Brief 1 -
Decide whether each statement below agrees with the passage on weather balloons and volcanic sulfur dioxide. Answer yes or no for each, and quote the words of the passage that decide it.
(a) Morris has measured ozone and sulfur dioxide with weather balloons for about two decades.
(b) Students took part in the Hawaii tests.
(c) Over eight days, the team launched three balloons and two tethered blimps.

Document text -

When Kīlauea and similar volcanoes erupt, the sulfur dioxide they emit cools the atmosphere and temporarily reduces global temperatures by as much as 1 degree — a statistically significant amount, says Spychala. This cooling effect could potentially be leveraged by geoengineering projects to stop or slow the current global warming from elevated levels of carbon dioxide. But first, scientists need to fully understand the phenomenon.

Enter Spychala, Flynn and Kotsakis, along with School of Natural Sciences Dean Gary Morris, who are part of a five-year, $255,000 Universities Space Research Association grant. Morris has been measuring ozone and sulfur dioxide emissions in the atmosphere for about two decades using weather balloons. He has historically relied on a two-instrument system to measure ozone and sulfur dioxide. It’s a simple and successful method, says Spychala, but to meet the desired sensitivity for sulfur dioxide measurements in the lower stratosphere, they needed to improve the approach. Their innovation is now able to achieve the desired sensitivity for sulfur dioxide with a single instrument.

Over eight days, Spychala, Flynn and Kotsakis launched two balloons and three tethered blimps that measured 10 atmospheric parameters. They consulted with Morris in real-time from his hilltop office and compared their data with readings from other monitoring systems deployed near Kīlauea, including those run by NASA’s Jet Propulsion Laboratory, the University of Costa Rica and the Royal Netherlands Meteorological Institute. After some on-the-spot recalculations to account for elevation and density changes, Spychala, Flynn and Kotsakis found what they were looking for — spot-on data from the experimental single-instrument technology.

Though students didn’t take part in the Hawaii tests, Morris and Spychala rely on their undergraduates to launch balloons and gather measurements across Texas. Each semester, up to 15 students learn the process, including calibrating the instruments, flying the balloons safety and processing the data. They assist with launches on campus and across Texas. While there aren’t any active volcanoes in Texas, the balloon data provides valuable climate change information that helps scientists reassess the impact of global warming — and the speed with which geoengineering strategies like harnessing sulfur dioxide from volcanoes might need to progress.

“Weather balloons are a wonderfully old-school, relatively inexpensive and amazingly effective tool,” says Spychala. Scientists don’t have to put drones, planes or pilots at risk to gather data, especially during a large-scale volcanic eruption. “Other than calibrating the sensor and running a trajectory projection, you just let a balloon go, wish it well and watch the data come back.”

Task data -
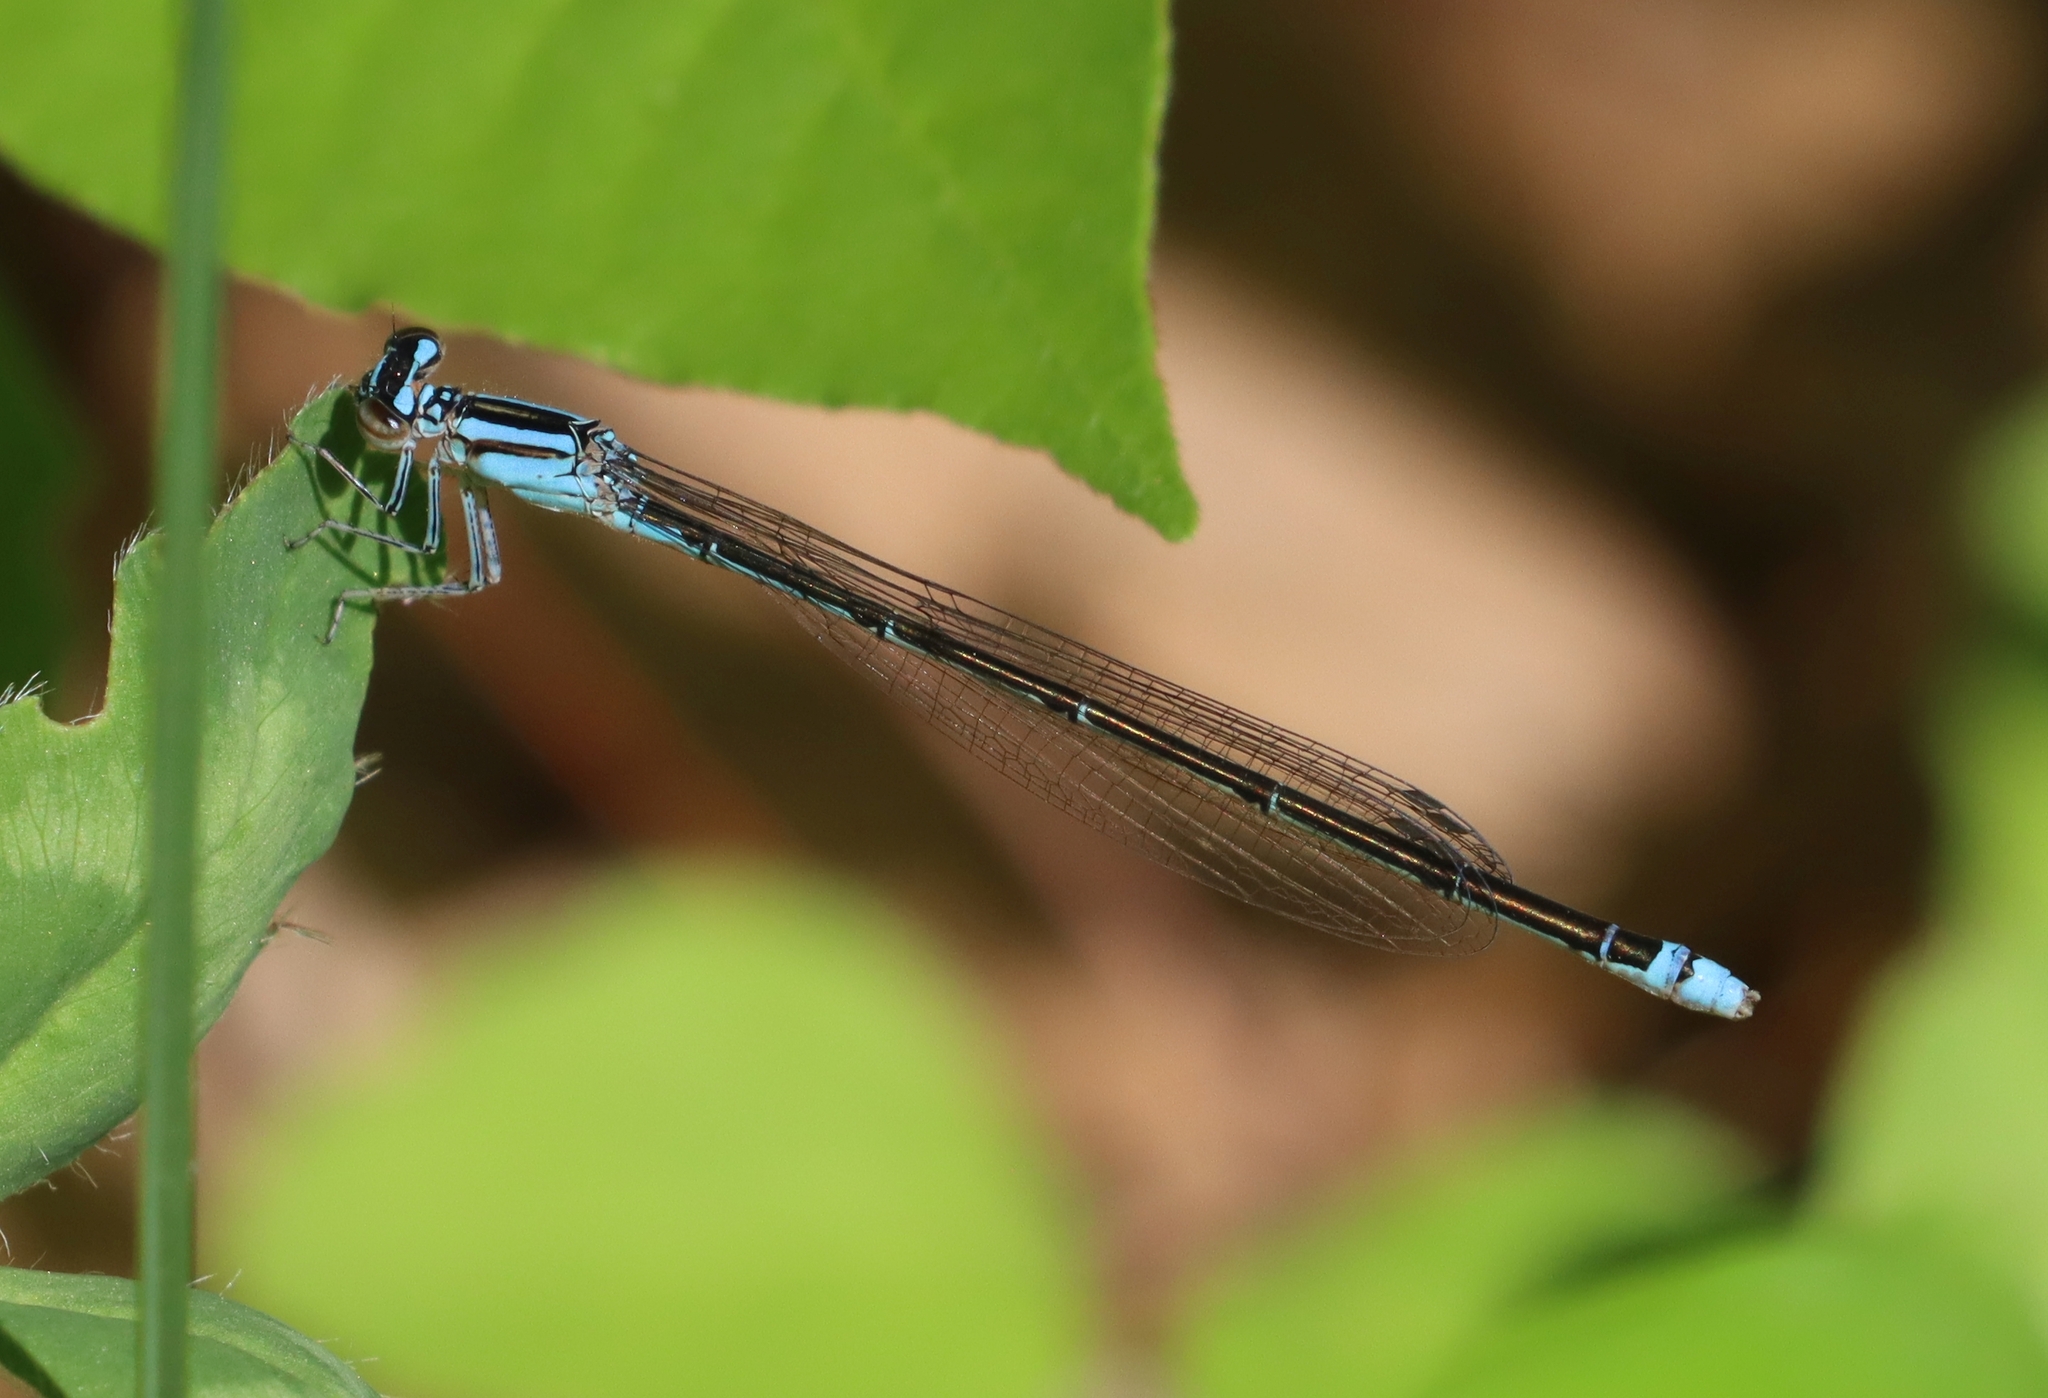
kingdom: Animalia
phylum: Arthropoda
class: Insecta
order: Odonata
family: Coenagrionidae
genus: Enallagma
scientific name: Enallagma divagans
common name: Turquoise bluet
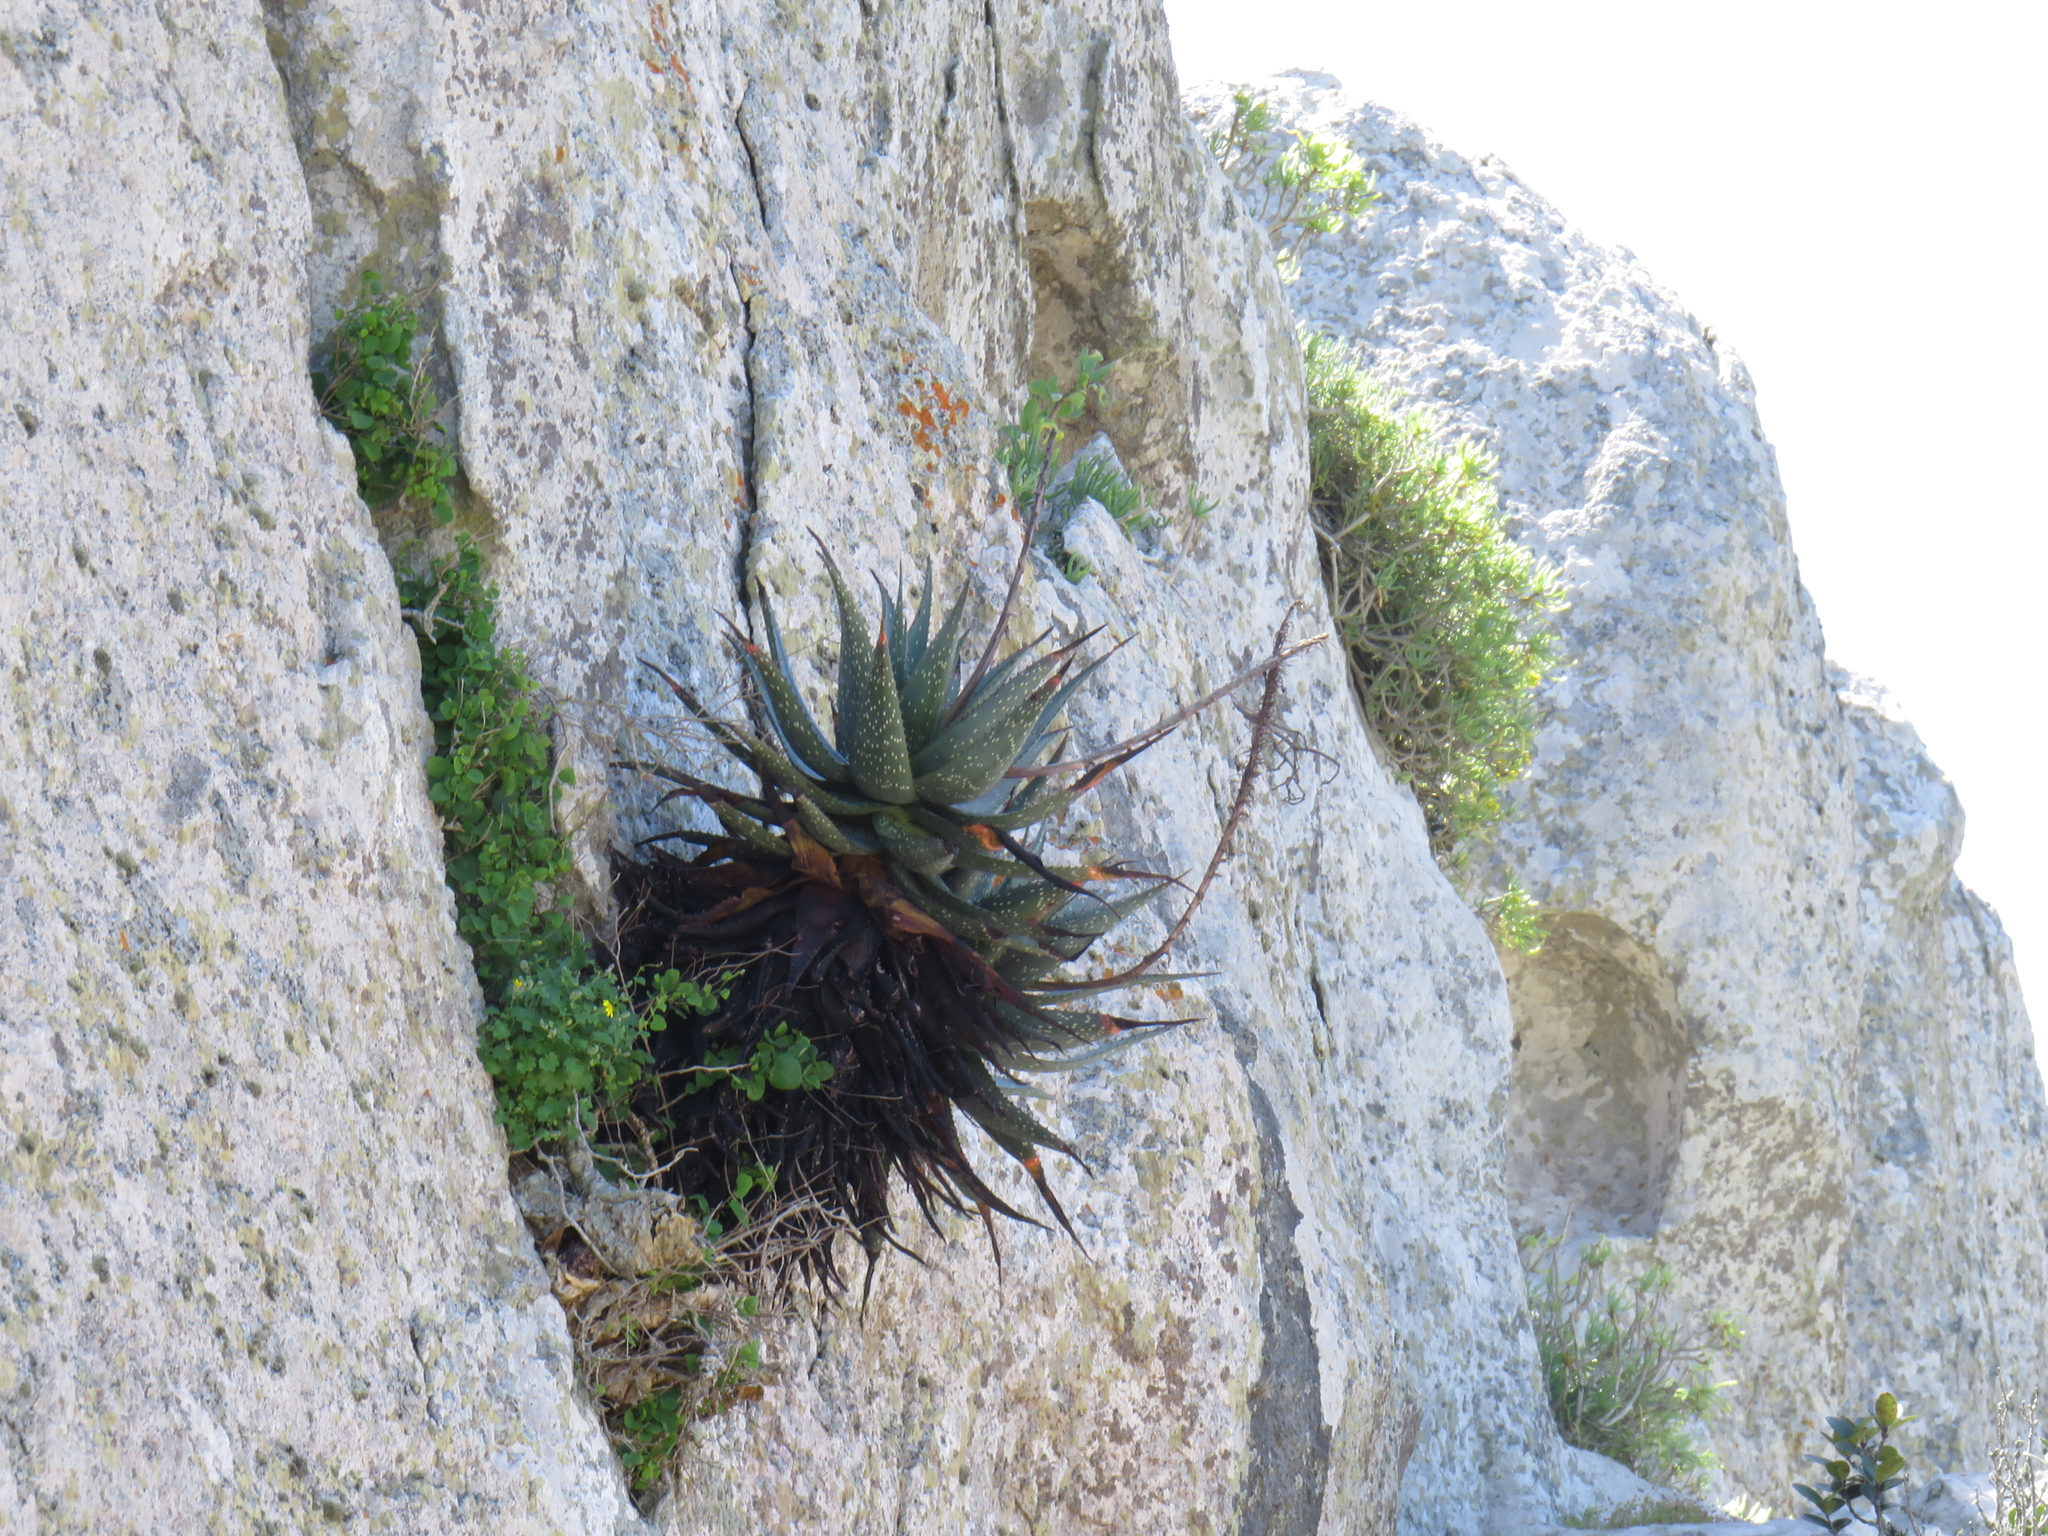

Brief 2 - Give back every line of the species listing above, unchanged, but leave out the pictures.

Reply 1 -
(a) Yes: "Morris has been measuring ozone and sulfur dioxide emissions in the atmosphere for about two decades using weather balloons."
(b) No: "Though students didn’t take part in the Hawaii tests"
(c) No: "launched two balloons and three tethered blimps"

Reply 2 -
kingdom: Animalia
phylum: Arthropoda
class: Insecta
order: Odonata
family: Coenagrionidae
genus: Enallagma
scientific name: Enallagma divagans
common name: Turquoise bluet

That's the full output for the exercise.